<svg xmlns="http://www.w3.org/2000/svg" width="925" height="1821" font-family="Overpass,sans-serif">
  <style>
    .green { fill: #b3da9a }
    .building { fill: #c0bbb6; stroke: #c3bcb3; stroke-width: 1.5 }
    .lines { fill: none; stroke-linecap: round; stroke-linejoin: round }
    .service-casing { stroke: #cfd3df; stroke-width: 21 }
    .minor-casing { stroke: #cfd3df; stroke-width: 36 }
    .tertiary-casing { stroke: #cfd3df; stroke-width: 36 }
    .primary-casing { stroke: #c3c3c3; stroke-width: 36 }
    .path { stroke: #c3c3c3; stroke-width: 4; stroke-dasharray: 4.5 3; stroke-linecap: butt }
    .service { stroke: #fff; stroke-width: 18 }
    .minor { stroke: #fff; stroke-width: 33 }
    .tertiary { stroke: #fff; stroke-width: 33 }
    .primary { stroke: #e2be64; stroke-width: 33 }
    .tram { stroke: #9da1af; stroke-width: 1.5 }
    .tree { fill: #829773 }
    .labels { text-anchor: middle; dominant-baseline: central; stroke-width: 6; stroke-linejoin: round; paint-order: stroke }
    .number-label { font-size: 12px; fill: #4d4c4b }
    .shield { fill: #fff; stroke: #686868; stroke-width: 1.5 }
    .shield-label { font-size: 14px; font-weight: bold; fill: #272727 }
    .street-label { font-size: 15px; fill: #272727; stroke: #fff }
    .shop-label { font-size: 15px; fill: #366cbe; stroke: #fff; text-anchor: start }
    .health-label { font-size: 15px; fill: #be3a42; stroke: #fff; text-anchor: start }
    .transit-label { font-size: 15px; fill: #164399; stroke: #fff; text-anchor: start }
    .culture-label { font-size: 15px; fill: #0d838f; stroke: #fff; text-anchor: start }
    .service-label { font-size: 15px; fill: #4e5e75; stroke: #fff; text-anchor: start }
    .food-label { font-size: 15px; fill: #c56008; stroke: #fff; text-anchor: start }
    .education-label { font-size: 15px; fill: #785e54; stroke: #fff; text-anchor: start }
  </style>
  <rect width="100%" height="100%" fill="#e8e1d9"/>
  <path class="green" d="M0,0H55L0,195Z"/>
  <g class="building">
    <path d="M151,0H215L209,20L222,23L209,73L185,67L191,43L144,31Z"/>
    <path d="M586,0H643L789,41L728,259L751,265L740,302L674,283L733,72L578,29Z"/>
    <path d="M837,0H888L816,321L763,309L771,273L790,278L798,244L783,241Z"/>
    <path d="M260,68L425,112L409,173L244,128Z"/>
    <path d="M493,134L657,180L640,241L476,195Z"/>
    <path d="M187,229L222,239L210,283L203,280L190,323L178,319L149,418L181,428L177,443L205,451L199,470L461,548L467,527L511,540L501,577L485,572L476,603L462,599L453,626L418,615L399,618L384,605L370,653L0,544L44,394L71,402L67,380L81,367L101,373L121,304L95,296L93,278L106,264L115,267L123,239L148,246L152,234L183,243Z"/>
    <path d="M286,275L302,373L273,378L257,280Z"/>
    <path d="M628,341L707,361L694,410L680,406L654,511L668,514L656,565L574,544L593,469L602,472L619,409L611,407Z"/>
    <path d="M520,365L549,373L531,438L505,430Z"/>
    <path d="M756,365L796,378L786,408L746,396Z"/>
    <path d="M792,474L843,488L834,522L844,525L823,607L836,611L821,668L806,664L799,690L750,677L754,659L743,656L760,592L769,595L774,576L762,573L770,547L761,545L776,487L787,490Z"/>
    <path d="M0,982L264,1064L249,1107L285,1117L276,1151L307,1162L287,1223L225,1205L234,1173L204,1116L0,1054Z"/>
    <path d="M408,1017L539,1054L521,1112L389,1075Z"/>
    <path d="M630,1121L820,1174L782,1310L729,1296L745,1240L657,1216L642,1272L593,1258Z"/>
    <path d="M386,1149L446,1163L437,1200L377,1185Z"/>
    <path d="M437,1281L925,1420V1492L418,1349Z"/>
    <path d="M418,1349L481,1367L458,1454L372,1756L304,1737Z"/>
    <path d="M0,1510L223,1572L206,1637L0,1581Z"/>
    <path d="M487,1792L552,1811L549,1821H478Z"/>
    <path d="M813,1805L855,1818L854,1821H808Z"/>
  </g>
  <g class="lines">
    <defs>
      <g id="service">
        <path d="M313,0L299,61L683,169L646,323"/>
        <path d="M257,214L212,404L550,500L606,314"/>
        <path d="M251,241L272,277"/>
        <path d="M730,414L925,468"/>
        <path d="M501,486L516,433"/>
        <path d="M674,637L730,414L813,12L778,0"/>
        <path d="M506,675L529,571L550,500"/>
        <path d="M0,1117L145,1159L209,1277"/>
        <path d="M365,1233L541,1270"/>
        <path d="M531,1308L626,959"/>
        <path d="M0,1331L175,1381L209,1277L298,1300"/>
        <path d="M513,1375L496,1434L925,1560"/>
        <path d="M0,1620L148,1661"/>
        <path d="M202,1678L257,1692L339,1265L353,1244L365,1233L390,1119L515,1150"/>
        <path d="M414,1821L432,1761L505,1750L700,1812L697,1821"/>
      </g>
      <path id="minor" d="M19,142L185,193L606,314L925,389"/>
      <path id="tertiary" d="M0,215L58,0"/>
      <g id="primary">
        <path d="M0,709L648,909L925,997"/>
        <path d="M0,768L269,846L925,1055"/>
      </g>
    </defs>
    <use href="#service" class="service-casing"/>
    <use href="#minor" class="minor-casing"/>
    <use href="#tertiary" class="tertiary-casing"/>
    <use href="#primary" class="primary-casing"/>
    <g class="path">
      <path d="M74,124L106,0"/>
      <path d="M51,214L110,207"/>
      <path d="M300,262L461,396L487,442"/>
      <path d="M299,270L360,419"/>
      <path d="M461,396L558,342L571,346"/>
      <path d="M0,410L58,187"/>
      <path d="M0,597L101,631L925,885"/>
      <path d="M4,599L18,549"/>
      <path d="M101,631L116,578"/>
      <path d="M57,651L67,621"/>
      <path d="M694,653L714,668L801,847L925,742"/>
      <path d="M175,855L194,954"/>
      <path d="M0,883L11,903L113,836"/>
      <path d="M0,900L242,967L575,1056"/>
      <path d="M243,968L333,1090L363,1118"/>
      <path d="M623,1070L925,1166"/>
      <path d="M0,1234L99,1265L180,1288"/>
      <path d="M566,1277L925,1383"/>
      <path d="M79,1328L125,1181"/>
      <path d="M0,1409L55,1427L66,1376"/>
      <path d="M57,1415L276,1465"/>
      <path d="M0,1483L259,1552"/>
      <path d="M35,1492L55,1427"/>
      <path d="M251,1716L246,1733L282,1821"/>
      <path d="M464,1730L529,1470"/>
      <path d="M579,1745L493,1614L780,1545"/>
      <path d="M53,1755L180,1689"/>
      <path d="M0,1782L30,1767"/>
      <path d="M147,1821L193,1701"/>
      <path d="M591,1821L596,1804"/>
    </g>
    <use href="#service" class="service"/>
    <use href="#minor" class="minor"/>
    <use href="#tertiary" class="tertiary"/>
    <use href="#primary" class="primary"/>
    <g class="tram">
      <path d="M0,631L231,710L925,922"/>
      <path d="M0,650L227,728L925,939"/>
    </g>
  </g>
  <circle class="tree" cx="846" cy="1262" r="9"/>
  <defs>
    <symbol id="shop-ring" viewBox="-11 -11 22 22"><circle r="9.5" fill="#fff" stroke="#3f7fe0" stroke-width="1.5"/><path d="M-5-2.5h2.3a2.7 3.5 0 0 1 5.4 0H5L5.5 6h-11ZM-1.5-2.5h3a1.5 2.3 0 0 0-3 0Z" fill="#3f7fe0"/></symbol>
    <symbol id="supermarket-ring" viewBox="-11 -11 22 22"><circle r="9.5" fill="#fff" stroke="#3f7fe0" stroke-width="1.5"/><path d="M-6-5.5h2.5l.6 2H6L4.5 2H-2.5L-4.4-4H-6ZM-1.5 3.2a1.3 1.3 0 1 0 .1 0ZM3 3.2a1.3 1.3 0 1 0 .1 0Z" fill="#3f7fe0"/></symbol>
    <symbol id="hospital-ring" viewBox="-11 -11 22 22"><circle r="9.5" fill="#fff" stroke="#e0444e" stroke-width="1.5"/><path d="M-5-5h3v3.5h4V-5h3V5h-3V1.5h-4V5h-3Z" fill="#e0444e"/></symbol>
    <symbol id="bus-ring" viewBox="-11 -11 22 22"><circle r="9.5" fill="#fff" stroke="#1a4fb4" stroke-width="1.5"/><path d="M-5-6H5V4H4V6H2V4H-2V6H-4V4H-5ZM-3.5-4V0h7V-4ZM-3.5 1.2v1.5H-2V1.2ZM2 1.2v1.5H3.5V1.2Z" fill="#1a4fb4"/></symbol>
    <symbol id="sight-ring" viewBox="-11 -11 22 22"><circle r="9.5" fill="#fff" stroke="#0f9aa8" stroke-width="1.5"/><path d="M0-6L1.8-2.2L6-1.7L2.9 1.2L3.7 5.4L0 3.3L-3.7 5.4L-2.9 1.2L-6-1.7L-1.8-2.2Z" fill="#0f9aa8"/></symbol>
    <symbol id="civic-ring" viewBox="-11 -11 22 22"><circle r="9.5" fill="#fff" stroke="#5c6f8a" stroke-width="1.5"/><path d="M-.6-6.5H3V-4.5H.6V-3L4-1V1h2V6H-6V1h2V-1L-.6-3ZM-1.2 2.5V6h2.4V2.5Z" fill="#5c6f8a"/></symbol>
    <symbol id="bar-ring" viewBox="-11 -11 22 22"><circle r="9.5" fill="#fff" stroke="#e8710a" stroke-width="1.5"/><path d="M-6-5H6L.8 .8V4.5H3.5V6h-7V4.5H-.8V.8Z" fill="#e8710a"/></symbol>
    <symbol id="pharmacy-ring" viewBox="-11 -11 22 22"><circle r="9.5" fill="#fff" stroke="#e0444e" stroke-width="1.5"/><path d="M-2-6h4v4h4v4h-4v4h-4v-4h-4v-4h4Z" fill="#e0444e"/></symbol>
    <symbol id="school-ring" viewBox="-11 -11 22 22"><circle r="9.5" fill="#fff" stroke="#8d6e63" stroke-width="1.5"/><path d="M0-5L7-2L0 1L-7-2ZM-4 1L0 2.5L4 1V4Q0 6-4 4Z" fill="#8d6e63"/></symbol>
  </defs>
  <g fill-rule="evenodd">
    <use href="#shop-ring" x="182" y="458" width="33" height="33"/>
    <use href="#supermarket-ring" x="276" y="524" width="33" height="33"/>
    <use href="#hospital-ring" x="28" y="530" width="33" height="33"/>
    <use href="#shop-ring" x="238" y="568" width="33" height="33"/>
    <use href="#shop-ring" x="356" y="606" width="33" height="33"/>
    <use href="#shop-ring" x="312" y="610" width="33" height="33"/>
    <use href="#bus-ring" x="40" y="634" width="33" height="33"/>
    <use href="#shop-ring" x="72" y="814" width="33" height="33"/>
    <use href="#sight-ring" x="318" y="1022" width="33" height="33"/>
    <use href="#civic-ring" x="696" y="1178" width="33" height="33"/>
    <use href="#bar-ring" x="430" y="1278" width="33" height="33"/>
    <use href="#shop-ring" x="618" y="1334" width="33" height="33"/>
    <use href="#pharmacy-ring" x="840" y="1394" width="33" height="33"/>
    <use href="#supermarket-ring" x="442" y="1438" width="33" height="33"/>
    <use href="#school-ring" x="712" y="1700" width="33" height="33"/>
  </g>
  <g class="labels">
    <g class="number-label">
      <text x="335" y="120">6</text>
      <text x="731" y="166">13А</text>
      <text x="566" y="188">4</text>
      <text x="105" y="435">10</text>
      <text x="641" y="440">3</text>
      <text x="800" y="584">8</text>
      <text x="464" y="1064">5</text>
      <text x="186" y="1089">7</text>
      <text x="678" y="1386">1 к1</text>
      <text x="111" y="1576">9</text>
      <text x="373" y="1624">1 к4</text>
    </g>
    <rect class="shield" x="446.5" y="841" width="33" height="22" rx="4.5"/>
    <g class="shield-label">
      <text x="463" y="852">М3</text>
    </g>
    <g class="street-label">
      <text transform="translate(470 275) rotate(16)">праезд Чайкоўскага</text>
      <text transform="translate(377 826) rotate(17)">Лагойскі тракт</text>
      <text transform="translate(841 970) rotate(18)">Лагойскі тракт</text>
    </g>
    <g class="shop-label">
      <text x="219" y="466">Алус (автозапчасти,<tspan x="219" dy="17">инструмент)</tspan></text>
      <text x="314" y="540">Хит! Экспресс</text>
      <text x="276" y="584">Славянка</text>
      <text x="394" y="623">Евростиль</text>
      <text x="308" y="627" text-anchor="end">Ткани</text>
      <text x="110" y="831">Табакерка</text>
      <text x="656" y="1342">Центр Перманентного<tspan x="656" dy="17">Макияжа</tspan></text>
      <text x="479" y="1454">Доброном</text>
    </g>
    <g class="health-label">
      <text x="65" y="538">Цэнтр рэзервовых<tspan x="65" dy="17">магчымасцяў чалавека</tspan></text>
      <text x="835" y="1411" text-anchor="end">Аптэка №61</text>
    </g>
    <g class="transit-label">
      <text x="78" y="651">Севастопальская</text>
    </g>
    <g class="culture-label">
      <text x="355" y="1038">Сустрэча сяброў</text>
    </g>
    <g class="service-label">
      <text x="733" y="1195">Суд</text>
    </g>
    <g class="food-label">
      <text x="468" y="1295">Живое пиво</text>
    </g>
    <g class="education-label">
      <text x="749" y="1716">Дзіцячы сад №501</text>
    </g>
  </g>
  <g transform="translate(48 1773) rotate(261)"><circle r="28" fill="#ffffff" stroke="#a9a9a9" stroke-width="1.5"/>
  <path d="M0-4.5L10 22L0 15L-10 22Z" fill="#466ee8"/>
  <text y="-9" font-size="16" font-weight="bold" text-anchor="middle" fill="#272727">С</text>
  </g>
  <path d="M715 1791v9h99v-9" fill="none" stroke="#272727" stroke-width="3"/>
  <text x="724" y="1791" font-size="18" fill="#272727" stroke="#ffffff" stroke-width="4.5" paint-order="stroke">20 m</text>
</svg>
○ ○ ○
EXERCISE REQUIREMENTS: Pull every line containing "lines" from the data.

TASK SOLUTION:
    .lines { fill: none; stroke-linecap: round; stroke-linejoin: round }
  <g class="lines">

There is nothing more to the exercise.